Generalized Score Matching: Bridging $f$-Divergence and Statistical Estimation Under Correlated Noise
Yirong Shen, Lu Gan, Cong Ling
TL;DR
This work generalizes score matching by introducing $f$-score matching for correlated, non-isotropic noise through a vector Gaussian channel. It establishes a fundamental link: the gradient of the $f$-divergence between output densities with respect to the noise covariance $oldsymbol{\Sigma}$ equals minus one-half the $f$-Fisher information, extending the classical score-matching and De Bruijn identities to broader noise structures.
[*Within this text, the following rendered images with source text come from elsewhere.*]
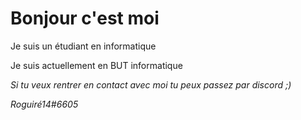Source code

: # Bonjour c'est moi
Je suis un étudiant en informatique

Je suis actuellement en BUT informatique

<em>Si tu veux rentrer en contact avec moi tu peux passez par discord ;)</em>

<em>Roguiré14#6605</em>
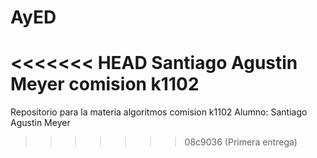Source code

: # AyED
<<<<<<< HEAD
Santiago Agustin Meyer
comision k1102
=======
Repositorio para la materia algoritmos comision k1102
Alumno: Santiago Agustin Meyer
>>>>>>> 08c9036 (Primera entrega)
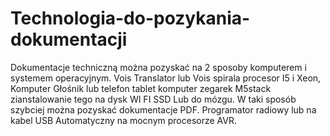 # Technologia-do-pozykania-dokumentacji
Dokumentacje techniczną można pozyskać na 2 sposoby komputerem i systemem operacyjnym. Vois Translator lub Vois spirala procesor I5 i Xeon, Komputer Głośnik lub telefon tablet komputer zegarek M5stack zianstalowanie tego na dysk WI FI SSD Lub do mózgu.
W taki sposób szybciej można pozyskać dokumentacje PDF. 
Programator radiowy lub na kabel USB Automatyczny na mocnym procesorze AVR. 
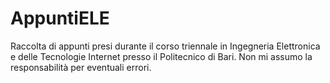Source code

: # AppuntiELE
Raccolta di appunti presi durante il corso triennale in Ingegneria Elettronica e delle Tecnologie Internet presso il Politecnico di Bari.
Non mi assumo la responsabilità per eventuali errori.
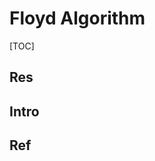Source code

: # Floyd Algorithm

[TOC]



## Res


## Intro


## Ref
[👍 七）通俗易懂理解——dijkstra算法求最短路径 | 知乎]: https://www.zhihu.com/tardis/zm/art/40338107?source_id=1003




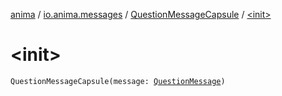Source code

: [anima](../../index.md) / [io.anima.messages](../index.md) / [QuestionMessageCapsule](index.md) / [&lt;init&gt;](./-init-.md)

# &lt;init&gt;

`QuestionMessageCapsule(message: `[`QuestionMessage`](../-question-message/index.md)`)`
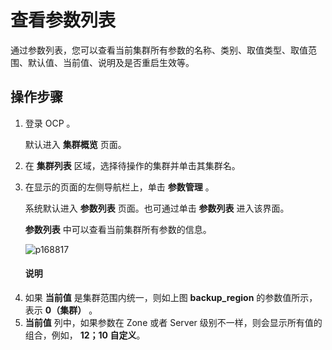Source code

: 查看参数列表
===========================

通过参数列表，您可以查看当前集群所有参数的名称、类别、取值类型、取值范围、默认值、当前值、说明及是否重启生效等。

操作步骤
-------------------------

1. 登录 OCP 。

   默认进入 **集群概览** 页面。


2. 在 **集群列表** 区域，选择待操作的集群并单击其集群名。



3. 在显示的页面的左侧导航栏上，单击 **参数管理** 。

   系统默认进入 **参数列表** 页面。也可通过单击 **参数列表** 进入该界面。

   **参数列表** 中可以查看当前集群所有参数的信息。

   ![p168817](https://help-static-aliyun-doc.aliyuncs.com/assets/img/zh-CN/0883170261/p265398.png)

   <main id="notice" type='explain'><h4>说明</h4><p><li>如果 <b>当前值</b> 是集群范围内统一，则如上图 <b>backup_region</b> 的参数值所示，表示 <b>0（集群）</b> 。</li><li><b>当前值</b> 列中，如果参数在 Zone 或者 Server 级别不一样，则会显示所有值的组合，例如， <b>12；10 自定义</b>。</li></p></main>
The special case of KL divergence recovers the standard relation to Fisher information and offers a high-dimensional de Bruijn identity for mismatched vector Gaussian channels, with implications for diffusion-based generative modeling and robust density estimation. Overall, the framework unifies and extends existing estimation objectives under correlated noise, enabling principled optimization (e.g., gradient or Newton steps) and providing theoretical foundations for diffusion-type models under realistic noise. The results pave the way for more robust generative modeling, covariance-structured learning, and informed training objectives beyond isotropic-noise assumptions.$
Abstract
Relative Fisher information, also known as score matching, is a recently introduced learning method for parameter estimation. Fundamental relations between relative entropy and score matching have been established in the literature for scalar and isotropic Gaussian channels. This paper demonstrates that such relations hold for a much larger class of observation models. We introduce the vector channel where the perturbation is non-isotropic Gaussian noise. For such channels, we derive new representations that connect the $f$-divergence between two distributions to the estimation loss induced by mismatch at the decoder. This approach not only unifies but also greatly extends existing results from both the isotropic Gaussian and classical relative entropy frameworks. Building on this generalization, we extend De Bruijn's identity to mismatched non-isotropic Gaussian models and demonstrate that the connections to generative models naturally follow as a consequence application of this new result.